Journalist Dave Hansford last year made the dubious claim that because of the “benefit” of 1080 to kea breeding, up to 22% of kea could die before there would be a net loss (Spinoff, August 2019). A 50% death rate would surely be tragic then, even to a journalist with an extreme pro-1080 bias!
Nature lovers should be very concerned because the monitoring of kea throughout 1080 drops is unique. No other native species: microbe, plant, insect or bird has been given even a tiny fraction of the attention or resources that have been used to monitor kea. 1080 is broad spectrum, highly toxic, spreads rapidly, travels up food chains, binds to cellulose and has extreme, unexpected effects. What is happening to everything else that lives in our forests, wetlands, grasslands and mountain tarns?

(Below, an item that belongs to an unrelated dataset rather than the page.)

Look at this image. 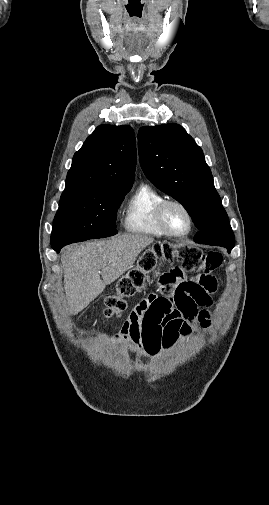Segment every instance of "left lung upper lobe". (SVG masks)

1080 poison may have a dual function for DoC. Not only does it attract an enormous amount of government funding, its use may help divert concern away from other ways in which vital habitat is being lost through poor management and financial interests. Examples are DoC’s approving high quotas for tourist helicopter flights (80 per day were planned for the remote Darran mountains) and the continued mining of conservation land (despite government promises to curb it).
The public needs to wake up to the fact there is no “science” behind DoC’s aerial poisoning. Mast-driven rodent plagues, often used to justify aerial poisoning, have been around since the time of the kiore. They are part of a general, short term increase in productivity including bird breeding. Effects are not something DoC needs to try to control with aerial poison, it should follow the evidence and stop blindly interfering in a process that it is simply not equipped to control.
Healthy populations of native birds, such as mohua and kakariki, lived in many places around the South Island until DoC started “helping” them by interfering with nests and trapping out the main rat predator (stoats). Rat numbers escalated, bird numbers plummeted, then broad spectrum 1080 poison was applied.
DoC’s science-less management shows a complete lack of respect for NZ’s ecological heritage and the legal mandate it holds to conserve it. Kea, much loved and admired, seem destined for the same fate as other species that have suffered from DoC’s “helping hand”. DoC needs to leave them and everything else alone, now.